Of course the problem described here is not a procedural or bureaucratic one, but a deeply political issue. In the face of it however, all those crucial Eurogroup decisions were undersigned by the ECOFIN only at a later stage. This was the case for the Memorandums of Understanding agreed between the troika of EU-ECB-IMF and the three Eurozone programme countries. With those MoUs Greece, Ireland and Portugal introduced unheard before austerity programmes, which drove them to a vicious cycle of debt and recession. The same is true for Italy and Spain where austerity was not typically imposed by the troika but it was rather self-imposed.
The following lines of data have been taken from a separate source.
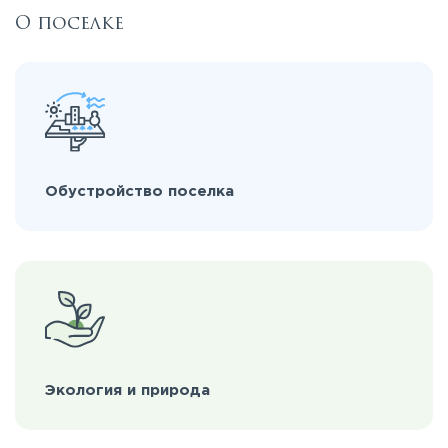
О поселке
Обустройство поселка
Экология и природа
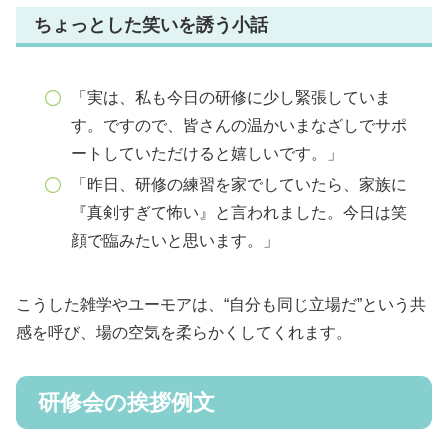
ちょっとした笑いを誘う小話
「実は、私も今日の研修に少し緊張していま
す。ですので、皆さんの温かいまなざしでサポ
ートしていただけると嬉しいです。」
「昨日、研修の練習を家でしていたら、家族に
『真剣すぎて怖い』と言われました。今日は笑
顔で臨みたいと思います。」
こうした雑学やユーモアは、“自分も同じ立場だ”という共
感を呼び、場の空気を柔らかくしてくれます。
研修会の挨拶例文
It is also true that in practice, even within this informal forum that the Eurogroup is, not all of its 17 member ministers of Finance are playing an active role. As a matter of fact persons like the general manager of IMF, Christine Lagarde, and the governor of ECB, Mario Draghi, both of whom do not hold a permanent position in the Eurogroup, the two of them however play not only an active role in the discussions and the decision-making, but their opinion is pivotal in the dealings.

At the same time most of the 17 Eurozone ministers of Finance are not even present in the crucial meetings. They drink coffee outside. It was very characteristic that in the most important meeting of Friday night and Saturday morning on 15-16 March, some ministers of Finance were not even allowed to be present while the ‘inner circle’ was negotiating with the Cypriots. Actually there were a lot of grievances over this. Many ministers of Finance complained openly that the ‘inner circle’ wanted them just to approve what was already decided.
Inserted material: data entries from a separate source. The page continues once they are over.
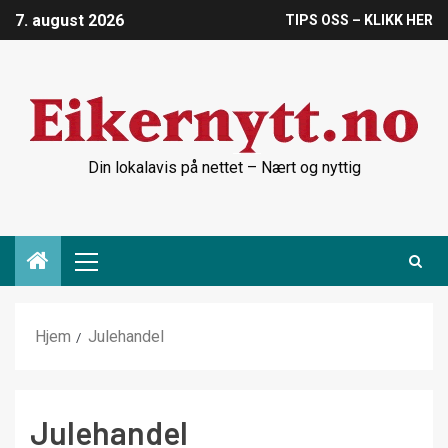
7. august 2026
TIPS OSS – KLIKK HER
Din lokalavis på nettet – Nært og nyttig
Hjem
Julehandel
Julehandel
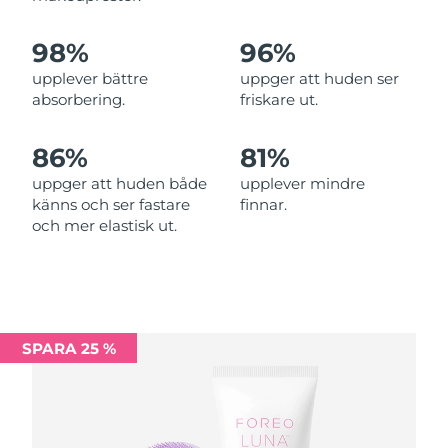
Förväntad leverans
Malta
09/08/2026
98%
96%
Mexiko
Förväntad leverans
13/08/2026
upplever bättre
uppger att huden ser
absorbering.
friskare ut.
Monaco
Förväntad leverans
10/08/2026
86%
81%
Förväntad leverans
Nederländerna
09/08/2026
uppger att huden både
upplever mindre
känns och ser fastare
finnar.
Förväntad leverans
Nya Zeeland
och mer elastisk ut.
09/08/2026
Förväntad leverans
Norge
09/08/2026
Oman
Förväntad leverans
12/08/2026
SPARA 25 %
Filippinerna
Förväntad leverans
12/08/2026
Polen
Förväntad leverans
10/08/2026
Who dictates the decisions

It is easy to imagine that the inner circle is made up by Wolfgang Schauble, the German Federal minister of Finance, Mario Draghi, governor of the ECB, Christine Lagarde, Managing Director of IMF, Jeroen Dilsselboem, President of Eurogroup and minister of Finance of Holland, Olli Rehn, Vice President of the European Commission, plus the French minister of Finance Pierre Moscovici and of course the until recently President of Eurogroup, Jean-Claude Juncker, Prime Minister and minister of Finance of Luxembourg.

Apart from those key figures, the participation of some more ministers may be considered at times as necessary and those are the Austrian minister of Finance Maria Fekter, the Finnish minister of Finance Jutta Urpilainen, the Spanish minister of Finance Luis De Guindos, the Irish minister of Finance and currently president of ECOFIN Michael Noonan and the Greek minister of Finance Yiannis Stournaras. This is probably the whole list. As for the ministers of Slovakia, Slovenia, Malta and Estonia their presence is rather nominal.
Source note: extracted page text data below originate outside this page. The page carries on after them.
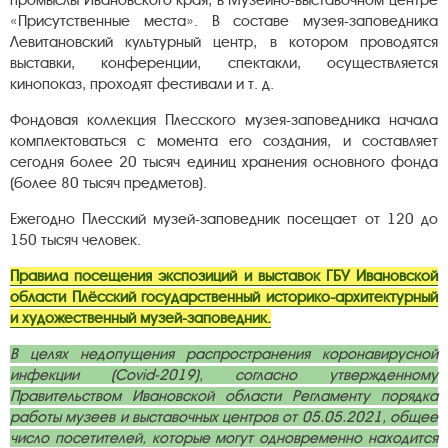
промыслы Ивановского края, в Музейно-выставочном центре
«Присутственные места». В составе музея-заповедника
Левитановский культурный центр, в котором проводятся
выставки, конференции, спектакли, осуществляется
кинопоказ, проходят фестивали и т. д.
Фондовая коллекция Плесского музея-заповедника начала
комплектоваться с момента его создания, и составляет
сегодня более 20 тысяч единиц хранения основного фонда
(более 80 тысяч предметов).
Ежегодно Плесский музей-заповедник посещает от 120 до
150 тысяч человек.
Правила посещения экспозиций и выставок ГБУ Ивановской
области Плёсский государственный историко-архитектурный
и художественный музей-заповедник.
В целях недопущения распространения коронавирусной
инфекции (Covid-2019), согласно утвержденному
Правительством Ивановской области Регламенту порядка
работы музеев и выставочных центров от 05.05.2021, общее
число посетителей, которые могут одновременно находится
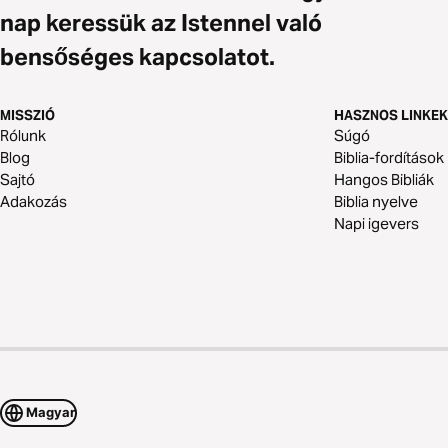
nap keressük az Istennel való
bensőséges kapcsolatot.
MISSZIÓ
HASZNOS LINKEK
Rólunk
Súgó
Blog
Biblia-fordítások
Sajtó
Hangos Bibliák
Adakozás
Biblia nyelve
Napi igevers
Magyar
In such an obscure and precarious context were formulated Eurogroup’s crucial decisions during the last two years, which drastically changed the face of the Eurozone’s economy. Simply they have been dictated by the inner circle. The rest of the participants played a secondary role, even when those decisions concerned them directly. The interesting thing is that the decision-making process is neither institutional nor legitimised by the European Parliament. In the best of cases the programmes are at a later stage approved by the EU Summit of the 27 leaders and voted for by the legislatives, national and European.

The initial ‘no’ of the Cypriot Parliament perturbed the entire Eurogoup. Later on the Cypriot legislators got ‘wise’ and passed the seven laws to confiscate the bank deposits. In every case though all the basic ingredients of the decisions have been formulated by the inner circle of the atypical Eurogroup. It’s the triumph of power over fairness, in a procedure where the European Union institutions and procedures melt down before the political and economic might. Understandably that’s why the Eurogroup remains an atypical forum. The powerful ones don’t like institutions and standard procedures.